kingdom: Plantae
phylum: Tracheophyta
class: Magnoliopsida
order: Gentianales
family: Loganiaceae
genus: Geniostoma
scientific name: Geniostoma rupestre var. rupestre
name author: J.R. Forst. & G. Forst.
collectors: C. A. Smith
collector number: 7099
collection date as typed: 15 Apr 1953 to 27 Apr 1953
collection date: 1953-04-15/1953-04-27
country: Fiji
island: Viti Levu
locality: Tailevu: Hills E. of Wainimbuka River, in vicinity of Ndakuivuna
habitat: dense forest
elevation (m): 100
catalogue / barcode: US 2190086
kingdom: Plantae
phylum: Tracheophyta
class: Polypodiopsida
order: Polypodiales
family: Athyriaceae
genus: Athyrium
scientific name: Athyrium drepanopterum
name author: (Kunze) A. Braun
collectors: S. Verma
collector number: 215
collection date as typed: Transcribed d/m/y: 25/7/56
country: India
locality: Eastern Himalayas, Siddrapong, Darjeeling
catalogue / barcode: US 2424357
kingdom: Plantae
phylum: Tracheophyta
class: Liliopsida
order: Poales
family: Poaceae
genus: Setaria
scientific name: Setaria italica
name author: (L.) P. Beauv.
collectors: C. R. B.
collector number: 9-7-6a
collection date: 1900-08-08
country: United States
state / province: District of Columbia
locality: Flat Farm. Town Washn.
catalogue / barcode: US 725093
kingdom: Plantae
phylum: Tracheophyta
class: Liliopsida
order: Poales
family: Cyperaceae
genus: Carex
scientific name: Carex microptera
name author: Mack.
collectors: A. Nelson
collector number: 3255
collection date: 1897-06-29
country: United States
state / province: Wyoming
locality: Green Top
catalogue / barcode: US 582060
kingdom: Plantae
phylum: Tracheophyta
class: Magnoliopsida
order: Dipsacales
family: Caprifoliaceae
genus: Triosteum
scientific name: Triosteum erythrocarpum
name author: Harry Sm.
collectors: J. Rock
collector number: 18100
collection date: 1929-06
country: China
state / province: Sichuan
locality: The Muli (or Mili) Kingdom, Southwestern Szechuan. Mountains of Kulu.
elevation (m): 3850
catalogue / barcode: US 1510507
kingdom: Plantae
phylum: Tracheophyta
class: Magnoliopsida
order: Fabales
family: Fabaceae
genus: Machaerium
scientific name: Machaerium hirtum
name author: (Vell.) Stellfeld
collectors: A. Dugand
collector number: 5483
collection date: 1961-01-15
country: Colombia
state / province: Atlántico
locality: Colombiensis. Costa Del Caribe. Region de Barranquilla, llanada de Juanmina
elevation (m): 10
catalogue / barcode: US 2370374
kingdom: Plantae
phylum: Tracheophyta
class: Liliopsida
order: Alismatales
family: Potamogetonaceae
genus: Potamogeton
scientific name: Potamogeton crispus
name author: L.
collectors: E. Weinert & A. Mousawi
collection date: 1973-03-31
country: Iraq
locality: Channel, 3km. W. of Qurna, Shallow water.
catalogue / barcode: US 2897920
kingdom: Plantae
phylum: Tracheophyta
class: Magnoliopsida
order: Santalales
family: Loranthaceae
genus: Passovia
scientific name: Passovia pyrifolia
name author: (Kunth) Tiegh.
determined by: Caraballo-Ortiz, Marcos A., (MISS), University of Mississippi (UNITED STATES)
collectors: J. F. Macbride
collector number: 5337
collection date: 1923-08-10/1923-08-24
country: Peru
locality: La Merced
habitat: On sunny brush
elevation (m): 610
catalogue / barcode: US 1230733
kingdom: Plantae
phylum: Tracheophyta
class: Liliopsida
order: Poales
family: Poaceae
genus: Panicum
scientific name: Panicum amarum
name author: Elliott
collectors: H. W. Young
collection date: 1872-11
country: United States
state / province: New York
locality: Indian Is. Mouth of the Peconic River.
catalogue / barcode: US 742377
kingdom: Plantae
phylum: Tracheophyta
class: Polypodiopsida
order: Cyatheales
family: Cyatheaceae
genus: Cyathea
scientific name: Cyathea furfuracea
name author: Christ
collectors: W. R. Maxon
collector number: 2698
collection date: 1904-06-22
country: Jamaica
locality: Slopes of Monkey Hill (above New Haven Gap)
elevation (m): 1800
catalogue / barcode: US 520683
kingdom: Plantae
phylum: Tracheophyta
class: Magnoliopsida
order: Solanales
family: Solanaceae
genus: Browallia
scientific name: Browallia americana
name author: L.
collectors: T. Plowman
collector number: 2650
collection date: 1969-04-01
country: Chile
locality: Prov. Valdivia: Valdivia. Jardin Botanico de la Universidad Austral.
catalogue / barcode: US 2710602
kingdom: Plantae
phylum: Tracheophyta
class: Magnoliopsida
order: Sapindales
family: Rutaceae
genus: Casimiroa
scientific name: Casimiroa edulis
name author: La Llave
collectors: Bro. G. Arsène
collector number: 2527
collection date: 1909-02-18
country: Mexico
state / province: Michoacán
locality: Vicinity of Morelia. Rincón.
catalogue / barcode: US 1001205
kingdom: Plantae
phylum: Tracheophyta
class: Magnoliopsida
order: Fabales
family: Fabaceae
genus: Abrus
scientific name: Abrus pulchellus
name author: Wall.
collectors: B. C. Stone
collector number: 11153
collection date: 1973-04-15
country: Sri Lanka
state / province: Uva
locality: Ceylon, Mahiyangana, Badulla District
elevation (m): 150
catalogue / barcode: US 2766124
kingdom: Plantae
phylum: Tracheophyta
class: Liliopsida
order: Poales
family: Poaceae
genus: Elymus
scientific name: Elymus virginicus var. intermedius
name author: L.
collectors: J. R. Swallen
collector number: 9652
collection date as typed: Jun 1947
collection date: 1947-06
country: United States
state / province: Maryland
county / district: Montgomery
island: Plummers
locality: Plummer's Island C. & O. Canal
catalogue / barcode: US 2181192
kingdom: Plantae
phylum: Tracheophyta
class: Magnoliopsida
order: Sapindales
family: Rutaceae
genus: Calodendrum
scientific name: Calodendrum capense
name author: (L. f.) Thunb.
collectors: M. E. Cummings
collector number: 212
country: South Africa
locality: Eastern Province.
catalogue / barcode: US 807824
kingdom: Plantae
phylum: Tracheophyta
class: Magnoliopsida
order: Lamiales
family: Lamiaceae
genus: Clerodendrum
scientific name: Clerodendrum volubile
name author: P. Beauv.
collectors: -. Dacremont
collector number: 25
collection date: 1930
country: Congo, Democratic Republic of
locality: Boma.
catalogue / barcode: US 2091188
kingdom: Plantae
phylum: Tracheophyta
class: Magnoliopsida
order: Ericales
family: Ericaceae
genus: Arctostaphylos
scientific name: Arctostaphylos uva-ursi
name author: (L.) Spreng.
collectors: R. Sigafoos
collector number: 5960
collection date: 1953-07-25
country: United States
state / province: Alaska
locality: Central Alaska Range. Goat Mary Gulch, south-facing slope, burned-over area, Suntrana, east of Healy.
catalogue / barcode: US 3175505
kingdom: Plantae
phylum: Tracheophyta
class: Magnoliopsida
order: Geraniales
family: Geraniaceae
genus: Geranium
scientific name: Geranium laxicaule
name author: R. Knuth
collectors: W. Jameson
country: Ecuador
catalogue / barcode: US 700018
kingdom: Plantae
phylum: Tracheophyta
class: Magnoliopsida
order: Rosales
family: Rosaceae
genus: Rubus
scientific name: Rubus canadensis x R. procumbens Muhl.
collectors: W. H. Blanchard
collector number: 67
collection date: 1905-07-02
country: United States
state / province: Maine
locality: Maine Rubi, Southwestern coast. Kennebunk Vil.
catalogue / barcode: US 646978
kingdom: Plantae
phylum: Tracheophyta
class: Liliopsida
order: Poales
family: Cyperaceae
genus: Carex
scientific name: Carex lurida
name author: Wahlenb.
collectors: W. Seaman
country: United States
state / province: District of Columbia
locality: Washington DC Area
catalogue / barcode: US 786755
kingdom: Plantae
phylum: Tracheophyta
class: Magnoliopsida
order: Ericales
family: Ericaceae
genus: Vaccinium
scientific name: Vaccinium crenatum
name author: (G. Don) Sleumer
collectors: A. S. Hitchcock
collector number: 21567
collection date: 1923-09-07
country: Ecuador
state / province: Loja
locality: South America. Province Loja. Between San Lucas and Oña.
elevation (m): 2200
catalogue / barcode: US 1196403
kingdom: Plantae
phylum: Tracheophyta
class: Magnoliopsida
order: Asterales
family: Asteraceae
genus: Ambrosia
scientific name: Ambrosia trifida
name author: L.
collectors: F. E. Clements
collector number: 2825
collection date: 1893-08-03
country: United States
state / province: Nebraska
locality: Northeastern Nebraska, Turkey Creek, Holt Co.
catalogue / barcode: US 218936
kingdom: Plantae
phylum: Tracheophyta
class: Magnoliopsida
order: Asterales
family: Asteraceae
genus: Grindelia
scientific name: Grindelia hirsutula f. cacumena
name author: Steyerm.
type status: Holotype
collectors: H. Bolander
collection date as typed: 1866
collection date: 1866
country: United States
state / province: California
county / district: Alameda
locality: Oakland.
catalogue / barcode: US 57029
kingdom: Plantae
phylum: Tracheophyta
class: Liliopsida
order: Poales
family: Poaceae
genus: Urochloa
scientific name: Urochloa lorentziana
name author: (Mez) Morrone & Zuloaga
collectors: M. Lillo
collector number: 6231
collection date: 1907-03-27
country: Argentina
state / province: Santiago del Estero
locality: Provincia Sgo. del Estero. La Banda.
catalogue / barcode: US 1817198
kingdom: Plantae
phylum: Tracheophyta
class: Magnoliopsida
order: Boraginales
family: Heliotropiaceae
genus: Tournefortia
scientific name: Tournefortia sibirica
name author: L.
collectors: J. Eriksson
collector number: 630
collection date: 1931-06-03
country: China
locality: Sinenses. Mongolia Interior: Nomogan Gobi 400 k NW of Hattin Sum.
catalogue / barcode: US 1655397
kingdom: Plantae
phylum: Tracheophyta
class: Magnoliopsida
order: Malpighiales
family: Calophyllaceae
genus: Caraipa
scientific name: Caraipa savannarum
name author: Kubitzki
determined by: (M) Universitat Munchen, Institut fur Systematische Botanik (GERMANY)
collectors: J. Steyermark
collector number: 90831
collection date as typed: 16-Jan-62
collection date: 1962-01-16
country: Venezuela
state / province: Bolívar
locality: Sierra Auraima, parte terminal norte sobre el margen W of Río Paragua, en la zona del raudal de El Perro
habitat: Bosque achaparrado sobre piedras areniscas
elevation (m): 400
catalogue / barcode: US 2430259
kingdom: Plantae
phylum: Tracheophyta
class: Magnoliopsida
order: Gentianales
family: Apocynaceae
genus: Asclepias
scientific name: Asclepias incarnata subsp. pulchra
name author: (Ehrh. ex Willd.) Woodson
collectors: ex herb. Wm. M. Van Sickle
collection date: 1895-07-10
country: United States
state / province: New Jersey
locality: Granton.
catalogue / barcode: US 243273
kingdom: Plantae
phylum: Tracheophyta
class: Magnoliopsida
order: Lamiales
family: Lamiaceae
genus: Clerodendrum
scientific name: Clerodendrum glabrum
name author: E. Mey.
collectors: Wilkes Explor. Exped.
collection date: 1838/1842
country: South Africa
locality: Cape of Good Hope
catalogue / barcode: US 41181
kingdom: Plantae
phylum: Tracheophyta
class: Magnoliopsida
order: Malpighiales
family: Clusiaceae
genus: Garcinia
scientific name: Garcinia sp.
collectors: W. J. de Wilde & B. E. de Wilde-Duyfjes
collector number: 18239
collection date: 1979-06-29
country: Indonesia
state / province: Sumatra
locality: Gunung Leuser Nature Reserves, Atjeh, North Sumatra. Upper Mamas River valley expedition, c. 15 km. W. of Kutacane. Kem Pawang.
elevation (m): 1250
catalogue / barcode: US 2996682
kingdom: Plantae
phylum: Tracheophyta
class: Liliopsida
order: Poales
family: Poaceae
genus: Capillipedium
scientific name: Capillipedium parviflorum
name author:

:::

• _CONSIGNE_:
Transposez en liste JSON de chaînes les lignes du matériel, en commençant au tout début et en vous arrêtant après la ligne qui contient « collector number: 7099 ». Mettez une chaîne par ligne et laissez de côté les lignes vides.

• _RÉSULTAT OBTENU_:
[
  "kingdom: Plantae",
  "phylum: Tracheophyta",
  "class: Magnoliopsida",
  "order: Gentianales",
  "family: Loganiaceae",
  "genus: Geniostoma",
  "scientific name: Geniostoma rupestre var. rupestre",
  "name author: J.R. Forst. & G. Forst.",
  "collectors: C. A. Smith",
  "collector number: 7099"
]